(Saved data entries)
=-=-=

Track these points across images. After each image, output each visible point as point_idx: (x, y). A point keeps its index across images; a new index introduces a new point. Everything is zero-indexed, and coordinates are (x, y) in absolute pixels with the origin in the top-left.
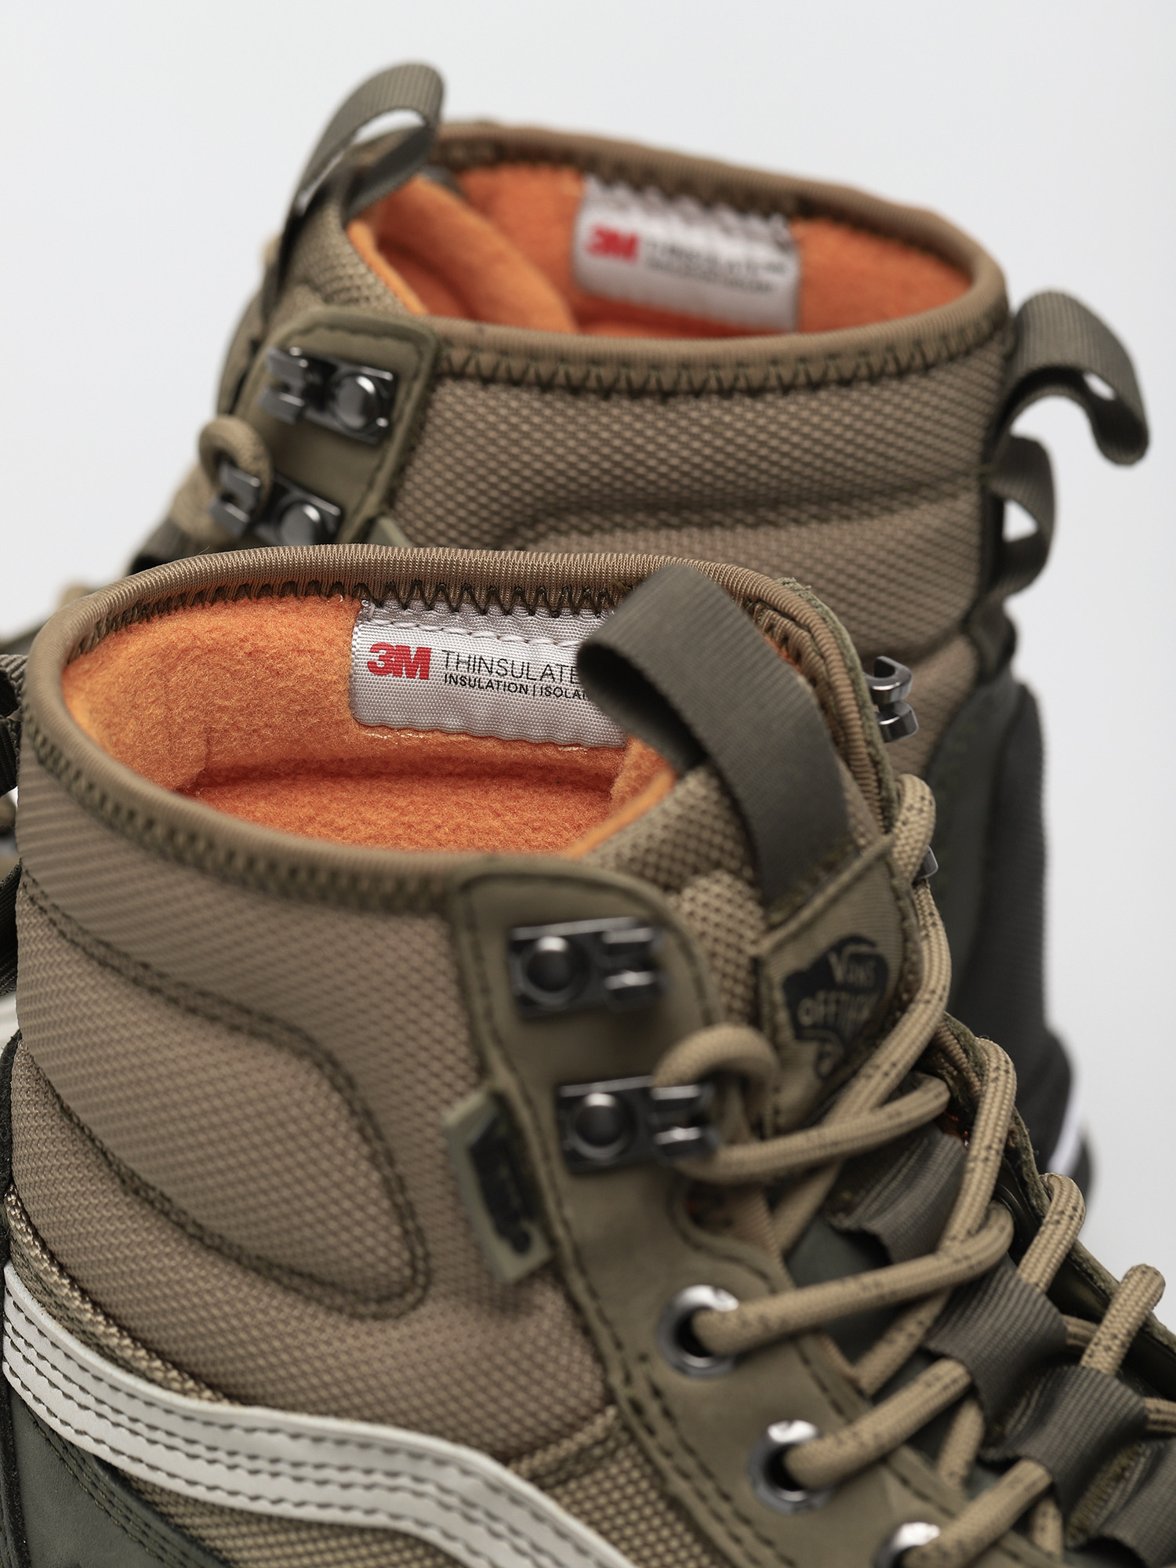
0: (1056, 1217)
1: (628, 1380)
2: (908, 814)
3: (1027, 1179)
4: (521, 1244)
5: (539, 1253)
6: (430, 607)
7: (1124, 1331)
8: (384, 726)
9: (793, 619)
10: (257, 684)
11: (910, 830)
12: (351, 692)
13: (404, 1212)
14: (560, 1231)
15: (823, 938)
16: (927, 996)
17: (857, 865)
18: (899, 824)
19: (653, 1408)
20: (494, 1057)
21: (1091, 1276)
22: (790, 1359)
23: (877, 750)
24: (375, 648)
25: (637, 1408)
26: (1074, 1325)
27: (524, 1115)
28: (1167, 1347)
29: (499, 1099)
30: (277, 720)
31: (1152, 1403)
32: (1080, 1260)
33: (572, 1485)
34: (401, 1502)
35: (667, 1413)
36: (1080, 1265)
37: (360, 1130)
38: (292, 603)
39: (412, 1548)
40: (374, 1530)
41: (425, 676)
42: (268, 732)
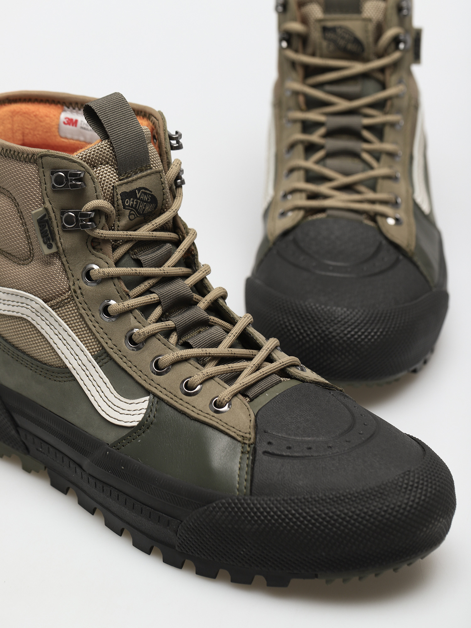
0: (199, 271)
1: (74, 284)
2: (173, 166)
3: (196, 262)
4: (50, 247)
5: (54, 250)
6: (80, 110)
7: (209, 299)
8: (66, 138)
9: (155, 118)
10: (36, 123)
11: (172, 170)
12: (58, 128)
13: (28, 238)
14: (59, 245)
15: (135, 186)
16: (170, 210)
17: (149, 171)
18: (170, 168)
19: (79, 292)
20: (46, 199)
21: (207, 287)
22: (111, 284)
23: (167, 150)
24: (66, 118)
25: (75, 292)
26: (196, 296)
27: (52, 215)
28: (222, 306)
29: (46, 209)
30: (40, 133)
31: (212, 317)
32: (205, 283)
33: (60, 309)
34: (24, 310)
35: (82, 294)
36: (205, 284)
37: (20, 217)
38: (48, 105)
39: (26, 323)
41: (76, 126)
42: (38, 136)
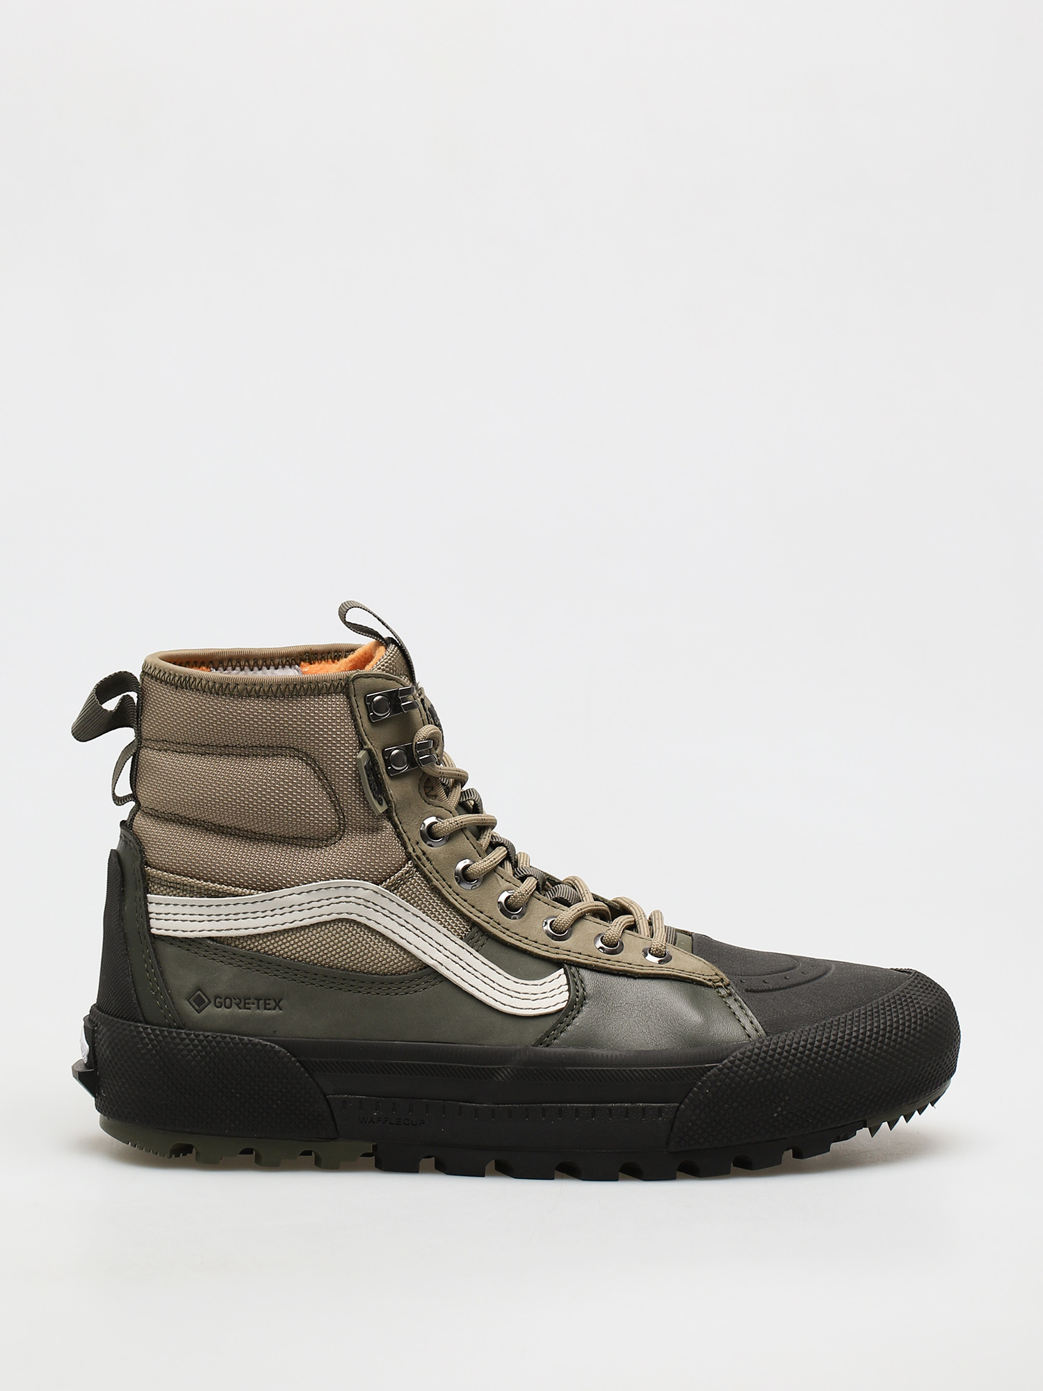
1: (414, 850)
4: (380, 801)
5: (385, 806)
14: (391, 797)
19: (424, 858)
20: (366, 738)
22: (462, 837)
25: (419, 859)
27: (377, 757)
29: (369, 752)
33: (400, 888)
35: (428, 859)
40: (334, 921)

=-=-=

**Brief:**
Please write out all the items again, replacing "images" with "frames" and keeping everything else the same. Leave the pictures out of your answer.

**Answer below:**
Track these points across frames. After each image, output each visible point as point_idx: (x, y). A point keeps its index across frames; a new index introduces a new point. Everything is zero-indexed, and coordinates are (x, y) in absolute pixels with the origin in the top-left.
0: (1056, 1217)
1: (628, 1380)
2: (908, 814)
3: (1027, 1179)
4: (521, 1244)
5: (539, 1253)
6: (430, 607)
7: (1124, 1331)
8: (384, 726)
9: (793, 619)
10: (257, 684)
11: (910, 830)
12: (351, 692)
13: (404, 1212)
14: (560, 1231)
15: (823, 938)
16: (927, 996)
17: (857, 865)
18: (899, 824)
19: (653, 1408)
20: (494, 1057)
21: (1091, 1276)
22: (790, 1359)
23: (877, 750)
24: (375, 648)
25: (637, 1408)
26: (1074, 1325)
27: (524, 1115)
28: (1167, 1347)
29: (499, 1099)
30: (277, 720)
31: (1152, 1403)
32: (1080, 1260)
33: (572, 1485)
34: (401, 1502)
35: (667, 1413)
36: (1080, 1265)
37: (360, 1130)
38: (292, 603)
39: (412, 1548)
40: (374, 1530)
41: (425, 676)
42: (268, 732)
0: (199, 271)
1: (74, 284)
2: (173, 166)
3: (196, 262)
4: (50, 247)
5: (54, 250)
6: (80, 110)
7: (209, 299)
8: (66, 138)
9: (155, 118)
10: (36, 123)
11: (172, 170)
12: (58, 128)
13: (28, 238)
14: (59, 245)
15: (135, 186)
16: (170, 210)
17: (149, 171)
18: (170, 168)
19: (79, 292)
20: (46, 199)
21: (207, 287)
22: (111, 284)
23: (167, 150)
24: (66, 118)
25: (75, 292)
26: (196, 296)
27: (52, 215)
28: (222, 306)
29: (46, 209)
30: (40, 133)
31: (212, 317)
32: (205, 283)
33: (60, 309)
34: (24, 310)
35: (82, 294)
36: (205, 284)
37: (20, 217)
38: (48, 105)
39: (26, 323)
41: (76, 126)
42: (38, 136)
1: (414, 850)
4: (380, 801)
5: (385, 806)
14: (391, 797)
19: (424, 858)
20: (366, 738)
22: (462, 837)
25: (419, 859)
27: (377, 757)
29: (369, 752)
33: (400, 888)
35: (428, 859)
40: (334, 921)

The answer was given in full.